_Exercise:_ Say how many lines in the data hold "middle". Nothing else belongs in the answer.

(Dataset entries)
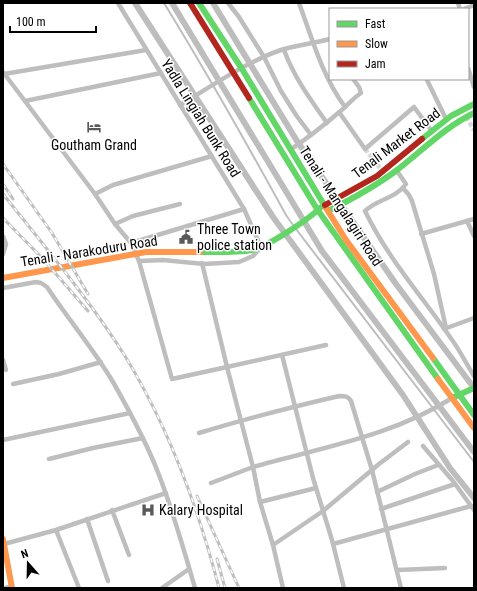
<svg xmlns="http://www.w3.org/2000/svg" width="477" height="591" font-family="'Roboto Condensed',sans-serif">
  <rect width="100%" height="100%" fill="#fff"/>
  <g fill="none" stroke-linecap="round" stroke-linejoin="round">
    <!-- canal -->
    <g stroke="#bdbdbd" stroke-width="6">
      <polyline points="135,3 273,217 403,395 450,468 474,498"/>
      <polyline points="172,3 322,251 474,452"/>
      <polyline points="213,3 297,141 396,284 474,388"/>
    </g>
    <!-- street-tunnel -->
    <g stroke="#d9d9d9" stroke-width="4.5" stroke-dasharray="4.5 2" stroke-linecap="butt">
      <polyline points="466,117 474,130"/>
      <polyline points="365,149 380,168"/>
    </g>
    <!-- lane -->
    <g stroke="#bebebe" stroke-width="2">
      <path d="M164,3C207,73 247,144 286,215L293,225"/>
      <polyline points="296,229 474,462"/>
    </g>
    <!-- street -->
    <g stroke="#bebebe" stroke-width="4.5">
      <polyline points="118,3 244,209 261,247 253,256 239,262 204,264 163,260 139,261"/>
      <polyline points="228,3 239,17 264,57 281,91 296,115 311,135"/>
      <path d="M299,3C312,38 322,76 345,107"/>
      <polyline points="458,3 460,9"/>
      <polyline points="464,9 474,5"/>
      <path d="M284,50C294,77 310,99 327,123"/>
      <polyline points="468,68 474,87"/>
      <polyline points="3,72 95,194 115,224 131,243 244,209"/>
      <polyline points="4,74 146,50"/>
      <polyline points="427,80 446,119"/>
      <polyline points="25,101 161,73"/>
      <path d="M180,105C212,86 249,60 284,49C299,45 315,43 330,39"/>
      <polyline points="339,112 365,149 414,107 431,130"/>
      <path d="M290,150C306,139 322,127 337,114C346,107 352,99 361,93L359,87L353,79"/>
      <path d="M397,171L406,184C395,199 377,199 365,211C387,257 421,295 450,337C459,349 466,363 474,376"/>
      <polyline points="403,188 409,195 412,201 434,274 446,328"/>
      <polyline points="95,194 113,185 212,156"/>
      <polyline points="467,221 474,236"/>
      <polyline points="115,224 133,216 180,204"/>
      <polyline points="421,234 474,219"/>
      <polyline points="3,236 6,244 3,254"/>
      <path d="M131,243L139,261L172,379L227,367L253,467C319,448 393,436 452,398"/>
      <polyline points="202,263 227,367 326,345"/>
      <path d="M3,288L36,282L41,283L47,287C68,319 93,348 113,382C130,412 147,443 159,475C173,511 184,550 195,588"/>
      <polyline points="444,329 474,318"/>
      <polyline points="282,355 313,478 332,540 344,588"/>
      <polyline points="3,360 6,370"/>
      <polyline points="13,384 59,374 101,362"/>
      <path d="M199,433C245,419 292,407 339,396C345,396 348,396 351,401L372,470L401,588"/>
      <polyline points="3,440 130,413"/>
      <polyline points="423,446 453,481 474,510"/>
      <polyline points="49,459 93,448 143,438"/>
      <polyline points="211,483 253,467 260,502 273,545 283,588"/>
      <polyline points="377,492 415,474 438,465"/>
      <polyline points="260,502 316,488"/>
      <polyline points="381,509 455,484"/>
      <polyline points="112,510 129,555"/>
      <polyline points="87,519 108,581"/>
      <polyline points="56,530 79,588"/>
      <polyline points="4,544 56,530 166,493"/>
      <polyline points="333,544 471,506"/>
      <polyline points="273,545 323,511 379,464 408,442"/>
      <polyline points="398,570 445,568"/>
      <polyline points="5,588 12,586"/>
      <polyline points="162,588 189,569"/>
    </g>
    <!-- fast -->
    <g stroke="#63d668" stroke-width="6">
      <polyline points="199,3 242,69 326,208"/>
      <polyline points="249,98 317,209 438,379"/>
      <polyline points="422,139 451,116 474,104"/>
      <path d="M328,211C352,199 376,186 397,170C423,150 445,127 474,113"/>
      <path d="M200,252C217,252 235,253 252,250C267,247 309,219 320,208"/>
      <polyline points="433,358 474,415"/>
      <polyline points="452,398 474,388"/>
    </g>
    <!-- slow -->
    <g stroke="#ff974d" stroke-width="6">
      <polyline points="326,208 346,240 433,358"/>
      <polyline points="3,278 146,252 200,252"/>
      <polyline points="438,379 474,428"/>
      <polyline points="3,539 12,588"/>
    </g>
    <!-- jam -->
    <g stroke="#b3261e" stroke-width="6">
      <polyline points="190,3 249,98"/>
      <polyline points="325,205 377,176 422,139"/>
    </g>
    <defs>
      <g id="rail">
        <polyline points="3,164 52,233 88,294"/>
        <polyline points="3,184 13,199"/>
        <path d="M3,194C45,247 89,299 125,356C169,428 198,507 219,588"/>
        <polyline points="3,218 43,259 88,311"/>
        <polyline points="197,496 239,588"/>
        <polyline points="217,559 225,588"/>
      </g>
    </defs>
    <!-- rail casing -->
    <use href="#rail" stroke="#bebebe" stroke-width="3"/>
    <!-- rail -->
    <use href="#rail" stroke="#fff" stroke-width="1.5" stroke-dasharray="4.5" stroke-linecap="butt"/>
  </g>
  <!-- icons -->
  <defs>
    <symbol id="hotel-bare" viewBox="-9 -9 18 18"><path d="M-6-4.5h1.5V1H6V5H4.5V3h-9V5H-6ZM-4 0a1.8 1.8 0 1 1 3.6 0ZM.5 0V-2.5h3Q6-2.5 6 0Z" fill="#595959" stroke="#fff" stroke-width="2.5" paint-order="stroke"/></symbol>
    <symbol id="civic-bare" viewBox="-9 -9 18 18"><path d="M-.6-6.5H3V-4.5H.6V-3L4-1V1h2V6H-6V1h2V-1L-.6-3ZM-1.2 2.5V6h2.4V2.5Z" fill="#595959" stroke="#fff" stroke-width="2.5" paint-order="stroke"/></symbol>
    <symbol id="hospital-bare" viewBox="-9 -9 18 18"><path d="M-5-5h3v3.5h4V-5h3V5h-3V1.5h-4V5h-3Z" fill="#595959" stroke="#fff" stroke-width="2.5" paint-order="stroke"/></symbol>
  </defs>
  <g fill-rule="evenodd">
    <use href="#hotel-bare" x="84" y="117" width="20" height="20"/>
    <use href="#civic-bare" x="176" y="227" width="20" height="20"/>
    <use href="#hospital-bare" x="138" y="500" width="20" height="20"/>
  </g>
  <g text-anchor="middle" stroke-width="3" stroke-linejoin="round" paint-order="stroke">
    <!-- street labels -->
    <g font-size="14" fill="#000" stroke="#fff">
      <text transform="translate(201 118) rotate(58)" y="5">Yadla Lingiah Bunk Road</text>
      <text transform="translate(396 143) rotate(-37)" y="5">Tenali Market Road</text>
      <text transform="translate(341 206) rotate(57)" y="5">Tenali - Mangalagiri Road</text>
      <text transform="translate(89 251) rotate(-9)" y="5">Tenali - Narakoduru Road</text>
    </g>
    <!-- poi labels -->
    <g font-size="14" fill="#000" stroke="#fff" text-anchor="start">
      <text x="94" y="150" text-anchor="middle">Goutham Grand</text>
      <text x="197" y="234">Three Town<tspan x="197" dy="16">police station</tspan></text>
      <text x="159" y="515">Kalary Hospital</text>
    </g>
  </g>
  <!-- border -->
  <rect width="477" height="591" fill="none" stroke="#000000" stroke-width="8"/>
  <!-- legend -->
  <rect x="329" y="8" width="140" height="72" fill="#ffffff" stroke="#999999"/>
  <rect x="337" y="21" width="20" height="6" fill="#63d668" stroke="#999999"/>
  <text x="365" y="28" font-size="12" fill="#000000">Fast</text>
  <rect x="337" y="41" width="20" height="6" fill="#ff974d" stroke="#999999"/>
  <text x="365" y="48" font-size="12" fill="#000000">Slow</text>
  <rect x="337" y="61" width="20" height="6" fill="#b3261e" stroke="#999999"/>
  <text x="365" y="68" font-size="12" fill="#000000">Jam</text>
  <!-- north arrow -->
  <g transform="translate(28 563) rotate(340)" stroke="#ffffff" stroke-width="3" paint-order="stroke">
  <path d="M0-3L7 15L0 10L-7 15Z" fill="#000000"/>
  <text y="-6" font-size="11" font-weight="bold" text-anchor="middle" fill="#000000">N</text>
  </g>
  <!-- scale -->
  <path d="M10 26v6h86v-6" fill="none" stroke="#000000" stroke-width="2"/>
  <text x="16" y="26" font-size="12" fill="#000000" stroke="#ffffff" stroke-width="3" paint-order="stroke">100 m</text>
</svg>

_Answer to this exercise:_ 3